-- Start Material shown --

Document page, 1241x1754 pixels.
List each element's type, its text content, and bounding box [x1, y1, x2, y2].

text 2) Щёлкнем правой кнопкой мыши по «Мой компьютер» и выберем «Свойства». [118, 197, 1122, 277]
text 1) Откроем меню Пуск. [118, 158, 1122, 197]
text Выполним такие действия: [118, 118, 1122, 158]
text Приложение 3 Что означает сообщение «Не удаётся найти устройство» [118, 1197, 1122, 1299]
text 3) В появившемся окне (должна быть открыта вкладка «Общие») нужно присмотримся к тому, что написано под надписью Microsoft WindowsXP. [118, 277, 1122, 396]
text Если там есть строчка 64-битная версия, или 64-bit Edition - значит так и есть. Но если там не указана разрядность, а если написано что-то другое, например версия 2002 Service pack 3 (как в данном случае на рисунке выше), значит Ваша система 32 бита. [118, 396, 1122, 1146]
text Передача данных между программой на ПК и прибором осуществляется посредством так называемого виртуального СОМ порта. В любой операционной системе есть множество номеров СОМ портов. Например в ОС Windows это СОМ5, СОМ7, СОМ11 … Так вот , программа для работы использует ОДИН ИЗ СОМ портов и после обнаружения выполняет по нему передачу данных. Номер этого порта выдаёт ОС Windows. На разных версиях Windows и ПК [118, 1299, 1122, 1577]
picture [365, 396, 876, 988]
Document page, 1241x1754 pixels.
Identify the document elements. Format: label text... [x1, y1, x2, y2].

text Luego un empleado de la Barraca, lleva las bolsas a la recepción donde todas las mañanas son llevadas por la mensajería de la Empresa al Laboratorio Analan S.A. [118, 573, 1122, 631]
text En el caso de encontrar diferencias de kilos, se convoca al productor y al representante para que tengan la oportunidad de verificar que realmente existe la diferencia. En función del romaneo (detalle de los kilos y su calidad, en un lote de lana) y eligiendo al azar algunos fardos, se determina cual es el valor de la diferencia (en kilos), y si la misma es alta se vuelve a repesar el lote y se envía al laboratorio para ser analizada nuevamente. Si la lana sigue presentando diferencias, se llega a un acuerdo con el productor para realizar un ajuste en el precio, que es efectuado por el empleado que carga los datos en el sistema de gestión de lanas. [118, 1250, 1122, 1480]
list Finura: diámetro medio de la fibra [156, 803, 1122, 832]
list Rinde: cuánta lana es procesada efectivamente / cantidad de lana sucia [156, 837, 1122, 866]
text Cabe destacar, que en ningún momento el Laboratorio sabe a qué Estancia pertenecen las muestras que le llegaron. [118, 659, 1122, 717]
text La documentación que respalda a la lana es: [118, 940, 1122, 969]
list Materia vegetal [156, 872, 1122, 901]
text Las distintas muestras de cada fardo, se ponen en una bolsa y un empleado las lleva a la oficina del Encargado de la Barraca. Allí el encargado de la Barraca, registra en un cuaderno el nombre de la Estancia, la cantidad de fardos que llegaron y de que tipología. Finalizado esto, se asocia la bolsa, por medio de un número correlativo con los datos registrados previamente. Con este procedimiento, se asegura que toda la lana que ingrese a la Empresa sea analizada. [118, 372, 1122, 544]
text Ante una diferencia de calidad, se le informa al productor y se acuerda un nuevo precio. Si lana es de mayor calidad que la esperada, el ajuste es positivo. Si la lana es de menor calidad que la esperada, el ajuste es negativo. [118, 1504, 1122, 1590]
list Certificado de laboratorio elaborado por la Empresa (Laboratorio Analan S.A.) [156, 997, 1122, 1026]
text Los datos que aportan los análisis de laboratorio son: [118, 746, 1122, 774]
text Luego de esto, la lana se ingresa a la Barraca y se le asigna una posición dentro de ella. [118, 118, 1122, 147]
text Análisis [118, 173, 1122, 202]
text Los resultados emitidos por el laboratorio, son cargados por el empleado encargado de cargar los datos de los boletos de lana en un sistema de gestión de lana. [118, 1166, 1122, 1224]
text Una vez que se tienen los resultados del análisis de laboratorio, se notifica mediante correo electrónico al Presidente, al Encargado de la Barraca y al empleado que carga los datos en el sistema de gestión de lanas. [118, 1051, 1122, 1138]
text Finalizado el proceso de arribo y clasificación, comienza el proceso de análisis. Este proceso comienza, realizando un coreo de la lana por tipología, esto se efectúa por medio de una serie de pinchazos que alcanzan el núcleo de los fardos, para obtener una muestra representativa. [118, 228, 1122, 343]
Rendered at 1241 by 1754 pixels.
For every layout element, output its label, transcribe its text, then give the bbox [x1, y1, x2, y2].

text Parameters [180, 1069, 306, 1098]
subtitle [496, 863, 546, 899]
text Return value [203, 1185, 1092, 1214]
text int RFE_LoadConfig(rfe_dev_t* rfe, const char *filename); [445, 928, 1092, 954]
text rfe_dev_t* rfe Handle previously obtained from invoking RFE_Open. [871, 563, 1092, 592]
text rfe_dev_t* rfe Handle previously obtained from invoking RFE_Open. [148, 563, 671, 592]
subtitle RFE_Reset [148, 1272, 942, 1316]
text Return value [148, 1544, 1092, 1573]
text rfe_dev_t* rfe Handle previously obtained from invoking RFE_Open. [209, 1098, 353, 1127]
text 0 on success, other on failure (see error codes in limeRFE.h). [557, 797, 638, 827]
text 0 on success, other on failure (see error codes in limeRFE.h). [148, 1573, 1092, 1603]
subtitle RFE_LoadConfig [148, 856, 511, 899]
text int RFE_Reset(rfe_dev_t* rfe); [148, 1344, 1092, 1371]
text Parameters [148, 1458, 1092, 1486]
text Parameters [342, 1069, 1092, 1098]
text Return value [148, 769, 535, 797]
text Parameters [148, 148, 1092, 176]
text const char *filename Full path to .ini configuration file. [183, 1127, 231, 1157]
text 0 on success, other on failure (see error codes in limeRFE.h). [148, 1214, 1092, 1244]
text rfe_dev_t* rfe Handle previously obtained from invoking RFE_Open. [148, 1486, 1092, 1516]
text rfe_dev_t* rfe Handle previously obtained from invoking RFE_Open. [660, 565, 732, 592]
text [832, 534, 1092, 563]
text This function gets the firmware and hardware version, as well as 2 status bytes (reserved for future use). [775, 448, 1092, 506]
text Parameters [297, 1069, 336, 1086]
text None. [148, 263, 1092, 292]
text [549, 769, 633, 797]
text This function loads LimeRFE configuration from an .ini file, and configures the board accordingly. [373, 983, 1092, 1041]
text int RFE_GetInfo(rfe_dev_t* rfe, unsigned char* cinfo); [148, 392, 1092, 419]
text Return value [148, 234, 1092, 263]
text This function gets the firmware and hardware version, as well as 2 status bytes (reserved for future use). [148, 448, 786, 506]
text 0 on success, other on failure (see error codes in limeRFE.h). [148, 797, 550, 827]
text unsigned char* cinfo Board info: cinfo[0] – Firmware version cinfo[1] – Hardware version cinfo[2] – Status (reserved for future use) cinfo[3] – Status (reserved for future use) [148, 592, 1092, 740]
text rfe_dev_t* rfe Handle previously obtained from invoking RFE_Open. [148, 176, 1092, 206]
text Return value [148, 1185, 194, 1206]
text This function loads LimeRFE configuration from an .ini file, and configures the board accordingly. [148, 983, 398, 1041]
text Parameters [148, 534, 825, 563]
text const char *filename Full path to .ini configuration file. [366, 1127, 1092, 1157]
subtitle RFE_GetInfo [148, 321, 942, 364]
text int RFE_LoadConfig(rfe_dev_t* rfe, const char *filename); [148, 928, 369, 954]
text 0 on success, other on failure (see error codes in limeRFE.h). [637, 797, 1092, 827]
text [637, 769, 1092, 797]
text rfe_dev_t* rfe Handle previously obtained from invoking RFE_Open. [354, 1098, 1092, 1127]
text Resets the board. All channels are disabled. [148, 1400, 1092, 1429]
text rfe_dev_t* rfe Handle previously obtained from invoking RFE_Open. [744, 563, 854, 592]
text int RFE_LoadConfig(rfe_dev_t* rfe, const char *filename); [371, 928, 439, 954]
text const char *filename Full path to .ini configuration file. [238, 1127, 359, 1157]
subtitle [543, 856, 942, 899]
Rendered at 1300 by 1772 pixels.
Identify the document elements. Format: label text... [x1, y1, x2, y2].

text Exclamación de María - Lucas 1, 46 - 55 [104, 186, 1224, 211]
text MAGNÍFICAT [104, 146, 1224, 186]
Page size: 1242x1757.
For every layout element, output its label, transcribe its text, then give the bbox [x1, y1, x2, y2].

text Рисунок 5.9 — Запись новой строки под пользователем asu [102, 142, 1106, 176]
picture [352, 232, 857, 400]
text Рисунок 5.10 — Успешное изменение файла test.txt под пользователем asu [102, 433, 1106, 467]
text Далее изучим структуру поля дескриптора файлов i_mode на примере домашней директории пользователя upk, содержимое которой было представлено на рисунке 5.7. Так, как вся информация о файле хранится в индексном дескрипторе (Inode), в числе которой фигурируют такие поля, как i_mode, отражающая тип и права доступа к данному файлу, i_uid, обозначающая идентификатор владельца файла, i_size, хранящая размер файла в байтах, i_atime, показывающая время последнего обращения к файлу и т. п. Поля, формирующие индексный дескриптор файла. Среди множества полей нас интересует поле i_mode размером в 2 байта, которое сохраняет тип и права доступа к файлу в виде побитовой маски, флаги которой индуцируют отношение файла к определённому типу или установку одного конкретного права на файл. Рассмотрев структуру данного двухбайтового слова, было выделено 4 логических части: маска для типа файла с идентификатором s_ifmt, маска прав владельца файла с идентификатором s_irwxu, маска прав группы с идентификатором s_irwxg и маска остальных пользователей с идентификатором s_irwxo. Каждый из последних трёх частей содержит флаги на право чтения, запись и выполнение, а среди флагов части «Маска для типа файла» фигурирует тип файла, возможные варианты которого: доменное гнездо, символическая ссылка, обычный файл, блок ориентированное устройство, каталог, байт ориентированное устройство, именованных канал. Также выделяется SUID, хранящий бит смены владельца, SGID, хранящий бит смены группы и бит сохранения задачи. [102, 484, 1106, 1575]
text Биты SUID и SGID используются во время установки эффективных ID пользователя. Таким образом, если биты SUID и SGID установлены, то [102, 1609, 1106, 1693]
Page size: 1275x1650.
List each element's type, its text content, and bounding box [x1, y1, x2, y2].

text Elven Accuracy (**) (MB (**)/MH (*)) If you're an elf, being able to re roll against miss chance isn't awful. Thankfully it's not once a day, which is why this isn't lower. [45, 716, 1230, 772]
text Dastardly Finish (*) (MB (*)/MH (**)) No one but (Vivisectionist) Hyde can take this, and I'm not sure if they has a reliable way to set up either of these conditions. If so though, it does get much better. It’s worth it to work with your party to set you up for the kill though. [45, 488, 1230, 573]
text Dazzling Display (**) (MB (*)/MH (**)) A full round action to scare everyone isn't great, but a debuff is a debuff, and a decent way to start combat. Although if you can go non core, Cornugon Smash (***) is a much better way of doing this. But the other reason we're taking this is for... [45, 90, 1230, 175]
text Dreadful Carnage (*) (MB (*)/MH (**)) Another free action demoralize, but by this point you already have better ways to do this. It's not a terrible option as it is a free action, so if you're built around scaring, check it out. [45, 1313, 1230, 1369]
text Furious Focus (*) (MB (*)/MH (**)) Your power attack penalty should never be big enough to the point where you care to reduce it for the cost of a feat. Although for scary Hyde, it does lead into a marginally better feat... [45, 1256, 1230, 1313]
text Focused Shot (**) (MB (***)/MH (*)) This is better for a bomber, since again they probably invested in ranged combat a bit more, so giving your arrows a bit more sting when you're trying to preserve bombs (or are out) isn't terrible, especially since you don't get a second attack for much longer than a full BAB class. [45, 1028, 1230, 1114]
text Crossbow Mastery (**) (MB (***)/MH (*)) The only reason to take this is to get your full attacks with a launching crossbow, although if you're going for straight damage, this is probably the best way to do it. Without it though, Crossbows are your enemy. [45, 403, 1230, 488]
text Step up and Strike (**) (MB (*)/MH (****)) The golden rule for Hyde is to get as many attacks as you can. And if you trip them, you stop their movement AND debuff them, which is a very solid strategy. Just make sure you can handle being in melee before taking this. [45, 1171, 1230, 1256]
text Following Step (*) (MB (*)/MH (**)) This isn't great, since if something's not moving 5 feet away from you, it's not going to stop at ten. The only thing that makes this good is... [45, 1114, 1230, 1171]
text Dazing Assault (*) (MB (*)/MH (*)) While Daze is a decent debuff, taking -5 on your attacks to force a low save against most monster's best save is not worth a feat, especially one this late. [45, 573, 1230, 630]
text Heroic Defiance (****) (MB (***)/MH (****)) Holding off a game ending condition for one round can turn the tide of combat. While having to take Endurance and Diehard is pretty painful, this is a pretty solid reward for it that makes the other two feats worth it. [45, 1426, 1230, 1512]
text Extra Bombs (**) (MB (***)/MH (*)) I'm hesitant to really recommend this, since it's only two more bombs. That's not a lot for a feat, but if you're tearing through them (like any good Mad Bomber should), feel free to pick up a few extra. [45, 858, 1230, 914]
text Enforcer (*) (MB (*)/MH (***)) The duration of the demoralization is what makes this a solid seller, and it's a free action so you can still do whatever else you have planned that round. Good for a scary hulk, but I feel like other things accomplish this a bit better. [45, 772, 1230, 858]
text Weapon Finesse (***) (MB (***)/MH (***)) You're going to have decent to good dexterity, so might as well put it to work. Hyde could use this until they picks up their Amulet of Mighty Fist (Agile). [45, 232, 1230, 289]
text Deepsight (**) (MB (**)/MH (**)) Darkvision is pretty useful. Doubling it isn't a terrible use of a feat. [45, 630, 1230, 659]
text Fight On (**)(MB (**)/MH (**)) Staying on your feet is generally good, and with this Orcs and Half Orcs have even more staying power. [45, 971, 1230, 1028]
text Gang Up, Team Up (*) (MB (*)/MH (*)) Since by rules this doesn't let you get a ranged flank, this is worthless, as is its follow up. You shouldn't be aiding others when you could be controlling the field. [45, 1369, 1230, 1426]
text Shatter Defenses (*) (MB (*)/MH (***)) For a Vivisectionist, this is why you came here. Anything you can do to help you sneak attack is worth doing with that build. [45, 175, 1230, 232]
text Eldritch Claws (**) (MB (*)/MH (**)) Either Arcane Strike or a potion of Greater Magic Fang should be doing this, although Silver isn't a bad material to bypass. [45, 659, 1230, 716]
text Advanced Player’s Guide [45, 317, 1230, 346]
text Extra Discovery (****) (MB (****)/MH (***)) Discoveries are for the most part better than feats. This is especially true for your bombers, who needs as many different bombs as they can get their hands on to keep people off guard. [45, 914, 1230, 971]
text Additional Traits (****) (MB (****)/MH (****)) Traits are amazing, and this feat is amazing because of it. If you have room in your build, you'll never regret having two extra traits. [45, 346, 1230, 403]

-- End Material shown --

Directions for this task | Duplicate the lines in the entries starting at the line that contains "text Luego un" and ending at the line that contains "list Rinde: cuánta", including both of them.

Exercise response |
text Luego un empleado de la Barraca, lleva las bolsas a la recepción donde todas las mañanas son llevadas por la mensajería de la Empresa al Laboratorio Analan S.A. [118, 573, 1122, 631]
text En el caso de encontrar diferencias de kilos, se convoca al productor y al representante para que tengan la oportunidad de verificar que realmente existe la diferencia. En función del romaneo (detalle de los kilos y su calidad, en un lote de lana) y eligiendo al azar algunos fardos, se determina cual es el valor de la diferencia (en kilos), y si la misma es alta se vuelve a repesar el lote y se envía al laboratorio para ser analizada nuevamente. Si la lana sigue presentando diferencias, se llega a un acuerdo con el productor para realizar un ajuste en el precio, que es efectuado por el empleado que carga los datos en el sistema de gestión de lanas. [118, 1250, 1122, 1480]
list Finura: diámetro medio de la fibra [156, 803, 1122, 832]
list Rinde: cuánta lana es procesada efectivamente / cantidad de lana sucia [156, 837, 1122, 866]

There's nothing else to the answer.